Notwithstanding Dr. Atiur Rahman's leadership in improving risk management at domestic banks, one area that remains visibly weak is that of operational risk relating to failure of operations, most notably failure to prevent internal and external fraud. Risk management in this context requires, among other things, control of the physical environment (sites and technical infrastructure) and the financial environment (rules and policies for executing financial activities like funds transfer, trading, accounting, etc.). As recommended by IT experts, there is clearly plenty more to do in securing the technical infrastructure. If not already in place, it will be highly desirable, as per the norms of today's banking world, to institute electronic card access to BB sites for all BB staff with restricted access to sensitive areas such as funds transfer messaging zones.

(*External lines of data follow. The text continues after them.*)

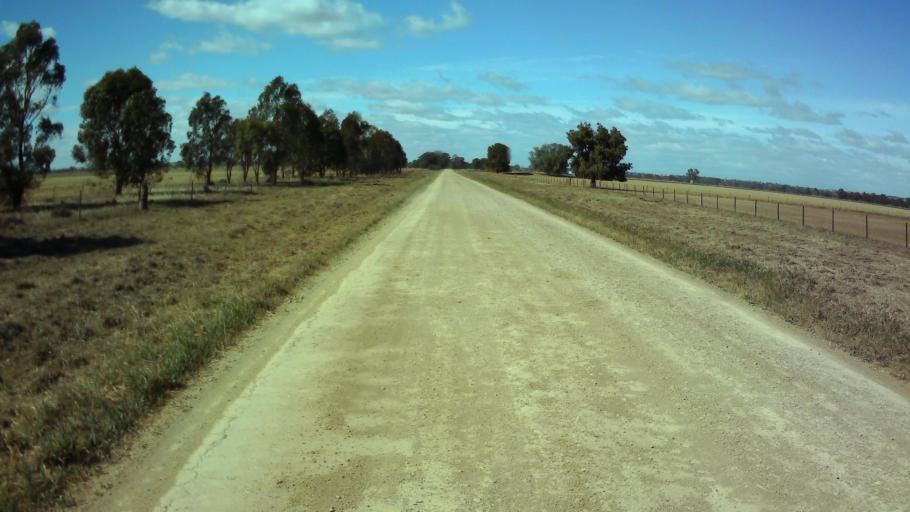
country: AU
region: New South Wales
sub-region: Weddin
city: Grenfell
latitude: -34.0195
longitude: 148.3193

The control of the financial environment is much more complex and challenging, since too restrictive an environment may reduce flexibility to react timely and promptly, and hurt efficiency by increasing the time and cost of executions. For example, manual due diligence in payment advice verification is safer but would be quite inefficient for all, especially smaller payments. With this tradeoff in mind, best practices around the world use some common controls that include the size of a single transfer, number and size of total transfer to a single payee, number and size of total daily transfer requests to all payees in aggregate, daily size and number of transfers authorised by a single officer, restrictions on transfers to specific geographic destinations, daily reconciliation and reconfirmation of transactions, etc. A severe event may still occur, albeit with a low probability. As such, a best practice is to allocate risk capital to manage and withstand such losses.
Further, the internal BB financial controls in Bangladesh need to be complemented and synchronised with similar controls, whenever possible, at the end of the global partners in the architecture, importantly the FRBNY and Deutsche Bank. If such controls are already in place, they need to be revisited now following the seismic heist.

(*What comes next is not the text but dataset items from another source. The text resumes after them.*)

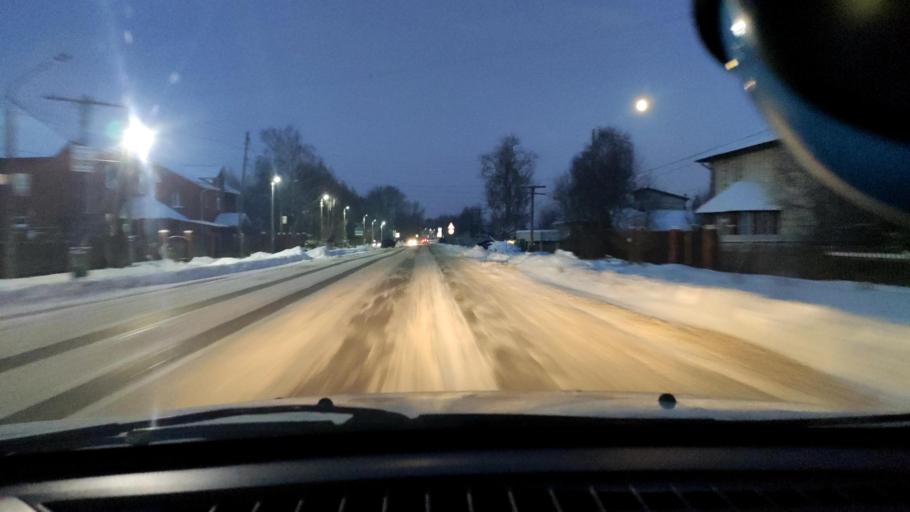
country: RU
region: Perm
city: Kultayevo
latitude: 57.8915
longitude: 55.9311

To conclude, going forward, bolstering operational risk management at BB will be of paramount importance since any further security breach could immutably tarnish the country's banking and cybersecurity image. Instead of unproductive public feuds over the lag in information sharing by BB and making drastic personnel changes in a hasty manner, the country is better off speedily identifying the intercontinental network of perpetrators and their ulterior motive, for once without bureaucratic or political intervention.
The writer is Professor of Practice, Finance Dept. at McGill University, Canada.